I was sorting through boxes in my garage a while ago when I came across my Lakeview Junior High journals. So, there went my afternoon. Oh, the things that were so important to me then — petty problems with friends, boy troubles, the heat. Why did I complain every single day about the heat? Was I afraid it would frizz my perm (which I just knew made me look exactly like Olivia Newton John at the end of “Grease”)?
I had the pleasure (and honor) of having the same English teacher in seventh and ninth grades: Susan Storch, who was keen on her classes keeping a daily journal. I laugh to think of her having to read the “utterly important” drivel of her adolescent students.
It was in her classes, however, that I developed my love of the written word, which led to a writing career at The West Orange Times. So, I guess those silly journals really did have a purpose after all.
I attended Lakeview from 1979-82. I was the painfully shy teen who hated attention (still do). I was the girl who had to settle for Pep Squad because I could never make the cheerleading team, despite numerous attempts. I had the glasses and the braces and the nervous smile. I wanted to be one of the popular girls. I wanted a boy to like me.
If you look at the yearbook pictures of the Valentine’s Dance, you might spot me. I’m the girl with the frightened, lost look on her face. And, of course, I’m not dancing (because somebody might look at me).
It’s a good thing I didn’t know just how awkward I was; otherwise I might not have made it to school each day. I wonder how many other classmates — trying to fit in — felt as far on the outside as I did.
Don’t get me wrong — I had lots of friends, many of whom I’m still in touch with.
And we all braved our junior high years together, as Lakeview was full of traditions — some wonderful, some dreadful.
Some of my most dreaded moments were during P.E. Why did I always get a morning class period? Didn’t the administration know I struggled enough with my hair without enduring wind and rain and sweat? My locker was usually at the top, too, which gave everyone an open view of my lock combination — and several times I had clothing stolen, including my favorite gold stretchy belt with the heart buckle.
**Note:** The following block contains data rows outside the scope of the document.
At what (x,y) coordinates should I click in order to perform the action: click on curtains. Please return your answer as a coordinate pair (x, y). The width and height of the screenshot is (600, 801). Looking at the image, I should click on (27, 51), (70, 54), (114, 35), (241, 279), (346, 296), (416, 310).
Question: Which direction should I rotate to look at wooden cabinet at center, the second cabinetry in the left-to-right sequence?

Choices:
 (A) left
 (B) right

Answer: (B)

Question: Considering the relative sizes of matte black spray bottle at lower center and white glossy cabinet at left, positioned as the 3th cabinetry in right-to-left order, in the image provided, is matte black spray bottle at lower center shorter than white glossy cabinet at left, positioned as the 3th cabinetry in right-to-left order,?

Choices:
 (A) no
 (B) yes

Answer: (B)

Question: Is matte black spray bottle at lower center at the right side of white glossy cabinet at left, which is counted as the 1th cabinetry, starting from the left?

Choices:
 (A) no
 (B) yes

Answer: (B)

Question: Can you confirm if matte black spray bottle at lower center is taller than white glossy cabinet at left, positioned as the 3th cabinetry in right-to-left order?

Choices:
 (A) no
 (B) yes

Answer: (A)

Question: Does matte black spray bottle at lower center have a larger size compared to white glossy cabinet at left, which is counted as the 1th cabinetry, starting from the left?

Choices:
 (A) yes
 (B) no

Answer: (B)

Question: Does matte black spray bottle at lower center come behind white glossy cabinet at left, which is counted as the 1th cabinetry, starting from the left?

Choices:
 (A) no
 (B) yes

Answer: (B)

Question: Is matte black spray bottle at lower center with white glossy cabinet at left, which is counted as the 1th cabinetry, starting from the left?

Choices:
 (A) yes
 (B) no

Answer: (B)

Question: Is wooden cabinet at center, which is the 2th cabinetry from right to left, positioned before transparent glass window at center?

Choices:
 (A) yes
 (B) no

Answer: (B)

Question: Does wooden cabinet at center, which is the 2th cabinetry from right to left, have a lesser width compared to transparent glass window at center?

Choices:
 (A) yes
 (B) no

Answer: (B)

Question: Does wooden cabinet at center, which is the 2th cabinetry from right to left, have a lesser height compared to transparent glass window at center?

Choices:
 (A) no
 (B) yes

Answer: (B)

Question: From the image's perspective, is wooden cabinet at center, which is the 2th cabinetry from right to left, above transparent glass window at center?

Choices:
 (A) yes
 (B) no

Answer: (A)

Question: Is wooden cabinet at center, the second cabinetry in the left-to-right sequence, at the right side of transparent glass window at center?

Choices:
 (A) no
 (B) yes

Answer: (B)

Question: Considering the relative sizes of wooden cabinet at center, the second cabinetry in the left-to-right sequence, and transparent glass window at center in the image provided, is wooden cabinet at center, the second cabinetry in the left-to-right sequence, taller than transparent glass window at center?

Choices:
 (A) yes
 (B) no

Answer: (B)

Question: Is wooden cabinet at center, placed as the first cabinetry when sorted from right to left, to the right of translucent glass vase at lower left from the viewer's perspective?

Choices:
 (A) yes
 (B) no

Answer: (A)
Fridays were the worst, though, because Mrs. Venables and Ms. Stinnett made us run 10 laps around the track. We felt like we were getting away with something when we ran the straights and walked the curves. The Harp twins always ran them without stopping and finished early. That would have killed me.
And how about the tradition of throwing people into the locker-room shower on their birthdays? I somehow escaped that one all three years. Not everyone did.
My favorite days were Thursdays because I got to wear my maroon cords (that’s the cool way to say corduroy pants) and maroon LJHS shirt. My friend Colleen’s mother made us matching maroon and white yarn pompons for our hair.
Cheerleaders sold white or maroon spirit ribbons on those days, encouraging our Lakeview Red Devil football players to “Crush the Cardinals” or “Bash the Blue Devils.” I kept all of them; I’ve got the hair pompons, too.
During the last period of the school day, everyone gathered in the gymnasium for pep rallies. I can still hear the echoing sounds of students stamping their feet in the bleachers as we ramped up the team.
On Thursday evenings, everyone — athletes, cheerleaders, students — met at Walker Field on Park Avenue in Winter Garden for the weekly game. The cheerleaders threw mini Lakeview footballs with the names of local businesses, and I remember finally catching one. Yeah, I still have that, too.
Also in my Lakeview memory box is my ninth-grade T-shirt with the names of all of my classmates. Just last year, my friend Vince posted on Facebook a current photo of himself squeezed into that shirt.
When I recall my freshman year, I can’t help but think of the talent show in the auditorium. Several close friends performed (I sure didn’t!), but the only act I can vividly remember is the heavy-metal band made up of Karl, Monte, Paul and Rob. It included screaming Black Sabbath lyrics and a coffin. And probably a fainting teacher in the audience. And it possibly contributed to the cancellation of future talent shows. So much for that tradition.
I had my own traditions, as well, that continued after school, when my best friend, Leigh Anne, and I walked from school to one of our homes in Valencia Shores, grabbed a Little Debbie snack, watched “General Hospital” and the latest MTV videos and talked about boys, wondering why this one didn’t like us and why that one would “go with” a certain girl. We certainly never had all the answers.
After hours of discussing all of our junior high dilemmas, my friend and I went our separate ways for dinner and homework.
And the next day, I plastered my curls with hairspray, put on a different color pair of cords and endured it all again. With some help from my friends.
Thank you, Mrs. Storch, Leigh Anne, Colleen and all the others, for making junior high bearable.